Annabel Thomas is founder of Nc’nean, a young, independent, female-led distillery based in the Scottish Highlands. The distillery has recently released its highly anticipated, first Organic Single Malt Whisky as well as a creating a world-first for the spirits industry with the first-ever 100% recycled clear glass bottle.

We chatted to Annabel about how the business has changed during the pandemic, her inspiration behind the brand, and what’s next:

What inspired you to start Nc’nean?

It was really a realisation that there was not enough focus, in my view, on sustainability or creativity in Scotch. This was back in 2012/2013 and we had had this idea to start a whisky distillery in some old buildings on my family’s farm. I absolutely love Scotch – the taste of it but also what it represents, and I also strongly believe that it needs to keep moving with the times.

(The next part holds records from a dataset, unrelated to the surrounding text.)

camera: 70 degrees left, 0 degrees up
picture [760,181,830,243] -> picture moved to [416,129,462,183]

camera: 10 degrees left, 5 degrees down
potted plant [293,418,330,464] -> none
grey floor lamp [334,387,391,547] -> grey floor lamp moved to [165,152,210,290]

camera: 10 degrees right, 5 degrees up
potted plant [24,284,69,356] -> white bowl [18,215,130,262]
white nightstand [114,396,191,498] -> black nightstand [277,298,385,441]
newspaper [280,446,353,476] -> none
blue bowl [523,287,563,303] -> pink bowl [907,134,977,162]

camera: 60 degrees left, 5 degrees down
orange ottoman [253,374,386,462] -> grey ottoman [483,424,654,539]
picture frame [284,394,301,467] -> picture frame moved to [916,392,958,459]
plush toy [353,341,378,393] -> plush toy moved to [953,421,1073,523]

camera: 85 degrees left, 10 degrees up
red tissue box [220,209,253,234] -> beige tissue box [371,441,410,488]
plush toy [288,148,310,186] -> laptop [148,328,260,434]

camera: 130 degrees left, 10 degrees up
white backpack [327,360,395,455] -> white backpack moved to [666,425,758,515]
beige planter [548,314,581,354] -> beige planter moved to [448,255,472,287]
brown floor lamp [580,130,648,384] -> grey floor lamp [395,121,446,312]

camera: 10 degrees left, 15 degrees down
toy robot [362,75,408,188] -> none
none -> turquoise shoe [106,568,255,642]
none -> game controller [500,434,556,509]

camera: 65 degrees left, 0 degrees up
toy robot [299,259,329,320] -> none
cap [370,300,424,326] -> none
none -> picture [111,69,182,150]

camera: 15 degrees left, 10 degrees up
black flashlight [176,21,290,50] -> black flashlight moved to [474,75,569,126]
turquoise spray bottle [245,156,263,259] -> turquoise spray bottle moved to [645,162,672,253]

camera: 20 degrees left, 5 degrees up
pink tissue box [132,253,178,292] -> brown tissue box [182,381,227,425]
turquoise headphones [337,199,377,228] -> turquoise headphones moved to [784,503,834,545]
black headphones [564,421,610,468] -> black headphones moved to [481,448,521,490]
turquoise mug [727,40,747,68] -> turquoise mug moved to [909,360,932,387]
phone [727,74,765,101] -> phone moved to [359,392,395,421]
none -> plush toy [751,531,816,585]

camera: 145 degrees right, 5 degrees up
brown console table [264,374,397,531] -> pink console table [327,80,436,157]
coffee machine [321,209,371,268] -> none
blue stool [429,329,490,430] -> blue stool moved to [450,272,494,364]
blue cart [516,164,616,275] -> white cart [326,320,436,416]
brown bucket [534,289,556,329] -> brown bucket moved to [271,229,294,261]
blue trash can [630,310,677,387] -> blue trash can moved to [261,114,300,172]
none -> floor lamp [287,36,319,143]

And in my view, that means revolutionising the approach to sustainability as well as thinking more creatively about flavour creation and how we communicate.

Why is sustainability so important to you?

I think it is the biggest threat that our generation has the responsibility to tackle, and I think all businesses have a responsibility to play their part in tackling it. Businesses as a whole can have more influence than individual actions (though those are important too), and I think that even if the government isn’t forcing it, businesses should take responsibility for their own actions.

It’s never easy; it generally costs more, we’re often trying things for the first time which means encountering failure, but ultimately we are creating a luxury product and need to take responsibility for that.

What’s the most important lesson you’ve learned about the whisky industry?

The biggest surprise was how lovely everyone is! It is the most friendly industry imaginable, even to us newcomers and that is just lovely. 

What’s the biggest challenge you’ve faced since starting Nc’nean, and how have you overcome it?

This might be the most difficult question! There have been so many challenges, I don’t know which to pick as the biggest. I suspect really it was raising the money in the first place – because if we hadn’t overcome that hurdle we could never have got started. Since then our master distiller, Dr Jim Swan, died just as we were commissioning the distillery which was incredibly sad.

Your distillery is based in the remote Scottish Highlands, how do you juggle the work/life balance?

In pre-covid times I travelled a lot between London, where my family are, and the distillery. That has obviously changed since Covid, but in general, working from home is a good thing to balance out all that travel. On a more practical note, I have a very understanding husband and an amazing nanny to help look after our daughter!

You launched the Whisky’d Away initiative last year to inspire more women to work in the whisky industry, why do you think there are still gender-based stigmas attached to whisky?

Definitely – because I still get asked whether I actually like whisky! There is definitely a perception that women don’t like whisky (which is not true – but I think does put some women off trying it) and there is also a gender imbalance across the employees of the industry. I think both of those need addressing.

Nc’nean recently broke a world record for the first bottle from a new distillery to be sold at auction, how did that feel?

Great! It was so far from what we had imagined – really we’d only planned the whole thing as a way of raising money from charity, we never envisaged it would get anywhere near a world record! But it was great to raise so much money for charity and of course, raise our profile as well – a lovely unintended consequence!

Nc’nean whisky has been many years in the making, why did you feel now was the perfect time to release it? 

We have always planned to release a young whisky – we designed the spirit with this in mind and picked great casks. So we have been very happy with the liquid from the beginning – and then it was just a question of waiting for the ‘3-year-old’ Scotch whisky regulations to kick in so we were actually allowed to call it whisky!

How have you adapted the business during the pandemic?

Like everyone we’ve had a much bigger focus on the online world – we created a new website, we’ve improved our e-commerce fulfilment and started to dip our toe into the world of online advertising. The team at the distillery, thankfully, were able to continue production and, whilst we had to close our distillery to tours, it gave Amy, our visitor and sustainability manager, the opportunity to focus on some of those longer term projects.

What advice would you give for people that are looking to found a drinks business?

Probably the advice I would give to anyone founding any business – which is you need to REALLY believe in what you are doing. Because it will be hard and you’ll need to call on those reserves when the going gets tough. And also test your product ‘pitch’ – it will need to stand up to the scrutiny of the real world so make sure you test it rigorously before you take the leap.

 How do you like to switch off from work?

Well, I have a nearly 3-year-old daughter so she provides plenty of distraction when I venture out of my study! Otherwise, I love exercise – hiking, cycling, gym and food – exploring London restaurants and bars is my favourite thing – which has made the last 6 months rather sad. I’m enjoying being able to get out again now and support the places I love.